Den "Larida-Marsch" spielt der Spielmannszug Angermund gekonnt. Das findet auch Helmut Herrmann, der 1968 Schützenkönig war und der Bruderschaft seit 60 Jahren angehört. Mitlaufen mag der 80-Jährige nicht mehr, er sitzt in der Kutsche. Max Huber (10) geht zu Fuß, trägt stolz das Schild der Hubertus-Kompanie.

Sein Vater Stefan war 2005 Schützenkönig, der Sohn soll in die Hubertus-Kompanie hineinwachsen. Hubers sind eine Schützenfamilie. Schon Vater Peter war Platzmeister der Bruderschaft.

Gute drei Kilometer lang ist der Zugweg durch die Innenstadt.
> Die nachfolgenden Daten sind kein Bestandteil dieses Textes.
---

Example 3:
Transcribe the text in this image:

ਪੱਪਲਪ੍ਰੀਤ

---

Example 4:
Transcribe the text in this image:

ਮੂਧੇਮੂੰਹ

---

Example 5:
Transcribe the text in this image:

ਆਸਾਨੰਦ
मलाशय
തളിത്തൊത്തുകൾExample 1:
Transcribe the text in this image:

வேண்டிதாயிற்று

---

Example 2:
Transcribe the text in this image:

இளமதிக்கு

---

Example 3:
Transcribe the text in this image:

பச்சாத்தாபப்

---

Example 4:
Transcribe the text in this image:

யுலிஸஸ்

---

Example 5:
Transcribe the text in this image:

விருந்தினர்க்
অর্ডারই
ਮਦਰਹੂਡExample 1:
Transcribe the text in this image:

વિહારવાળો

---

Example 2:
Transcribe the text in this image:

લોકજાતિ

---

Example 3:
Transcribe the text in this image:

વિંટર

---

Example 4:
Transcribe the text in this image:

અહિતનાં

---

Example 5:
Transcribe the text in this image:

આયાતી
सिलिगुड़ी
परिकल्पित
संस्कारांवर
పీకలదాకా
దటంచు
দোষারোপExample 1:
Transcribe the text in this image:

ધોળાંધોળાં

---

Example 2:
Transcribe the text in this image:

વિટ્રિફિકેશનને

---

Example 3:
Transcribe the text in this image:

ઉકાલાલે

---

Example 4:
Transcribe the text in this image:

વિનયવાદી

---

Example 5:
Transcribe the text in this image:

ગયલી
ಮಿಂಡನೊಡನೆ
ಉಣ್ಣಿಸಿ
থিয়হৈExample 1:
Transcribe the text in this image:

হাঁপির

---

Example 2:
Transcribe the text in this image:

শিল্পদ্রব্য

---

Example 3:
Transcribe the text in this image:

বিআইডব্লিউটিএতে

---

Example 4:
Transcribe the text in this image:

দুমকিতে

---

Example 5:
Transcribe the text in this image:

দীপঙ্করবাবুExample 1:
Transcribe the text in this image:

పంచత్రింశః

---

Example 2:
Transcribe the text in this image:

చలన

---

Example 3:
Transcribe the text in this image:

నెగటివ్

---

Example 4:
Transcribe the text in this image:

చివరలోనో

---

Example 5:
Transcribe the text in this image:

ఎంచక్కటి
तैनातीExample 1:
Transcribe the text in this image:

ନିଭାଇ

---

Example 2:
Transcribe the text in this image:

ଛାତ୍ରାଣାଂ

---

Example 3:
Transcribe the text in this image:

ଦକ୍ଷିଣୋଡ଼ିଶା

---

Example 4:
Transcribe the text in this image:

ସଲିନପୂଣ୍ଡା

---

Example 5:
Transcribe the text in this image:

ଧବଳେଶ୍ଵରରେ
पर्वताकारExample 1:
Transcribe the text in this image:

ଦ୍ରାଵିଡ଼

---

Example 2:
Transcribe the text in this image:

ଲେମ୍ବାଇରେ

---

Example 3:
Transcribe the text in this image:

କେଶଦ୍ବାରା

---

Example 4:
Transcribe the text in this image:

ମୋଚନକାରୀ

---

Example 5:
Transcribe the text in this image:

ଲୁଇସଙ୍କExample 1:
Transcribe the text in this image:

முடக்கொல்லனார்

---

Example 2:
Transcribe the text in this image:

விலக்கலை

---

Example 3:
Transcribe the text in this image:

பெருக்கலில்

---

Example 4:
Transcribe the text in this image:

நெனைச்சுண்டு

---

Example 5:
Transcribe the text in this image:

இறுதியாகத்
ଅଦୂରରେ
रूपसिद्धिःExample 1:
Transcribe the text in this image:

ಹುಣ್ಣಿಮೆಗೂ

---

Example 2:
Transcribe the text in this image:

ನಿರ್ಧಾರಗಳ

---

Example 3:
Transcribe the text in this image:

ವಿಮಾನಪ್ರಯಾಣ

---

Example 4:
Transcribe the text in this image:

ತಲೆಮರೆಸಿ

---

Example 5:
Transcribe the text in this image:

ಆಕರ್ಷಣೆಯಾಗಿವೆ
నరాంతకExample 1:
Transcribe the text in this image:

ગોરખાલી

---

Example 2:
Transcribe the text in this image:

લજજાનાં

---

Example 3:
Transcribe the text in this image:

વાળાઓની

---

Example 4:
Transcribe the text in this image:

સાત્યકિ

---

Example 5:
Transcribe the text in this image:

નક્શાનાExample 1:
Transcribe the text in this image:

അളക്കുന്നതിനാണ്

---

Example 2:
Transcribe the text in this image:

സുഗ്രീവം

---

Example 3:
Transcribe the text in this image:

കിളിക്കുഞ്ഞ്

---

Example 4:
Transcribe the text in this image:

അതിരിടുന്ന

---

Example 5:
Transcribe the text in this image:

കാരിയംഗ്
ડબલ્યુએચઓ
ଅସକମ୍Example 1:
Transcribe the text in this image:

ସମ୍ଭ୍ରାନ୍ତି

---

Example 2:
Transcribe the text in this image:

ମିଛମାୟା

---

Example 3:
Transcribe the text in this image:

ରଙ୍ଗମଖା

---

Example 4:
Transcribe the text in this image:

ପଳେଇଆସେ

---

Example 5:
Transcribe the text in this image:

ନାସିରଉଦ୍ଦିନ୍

Kein Problem für Rachel (10) und Nick (4). "Gleich gehen wir auf die Kirmes", sagt Rachel, "Nick freut sich auf die Schiffschaukel." "In dem Alter gehen die Kinder gerne mit im Zug", sagt Petra Czekalla, die die Kindergruppe der Wilhelm-Tell-Kompanie begleitet.

Ein Blickpunkt im Zug sind die Gäste aus dem Sauerland mit Königs- und Kaiserpaar: "Ratingen ist ein Erlebnis", sagt Peter Henrichs vom Schützenverein Kirchhundem. Ernst Weide (71) zieht ein Wägelchen von etwa 40 Kilogramm. Der Wagen ist über und über mit Sonnenblumen geschmückt - eine Zierde.

Königspaar Jürgen und Monika Falkenberg ist gerührt, als es am Markt die Parade abnimmt. "Es war eine tolle Zeit."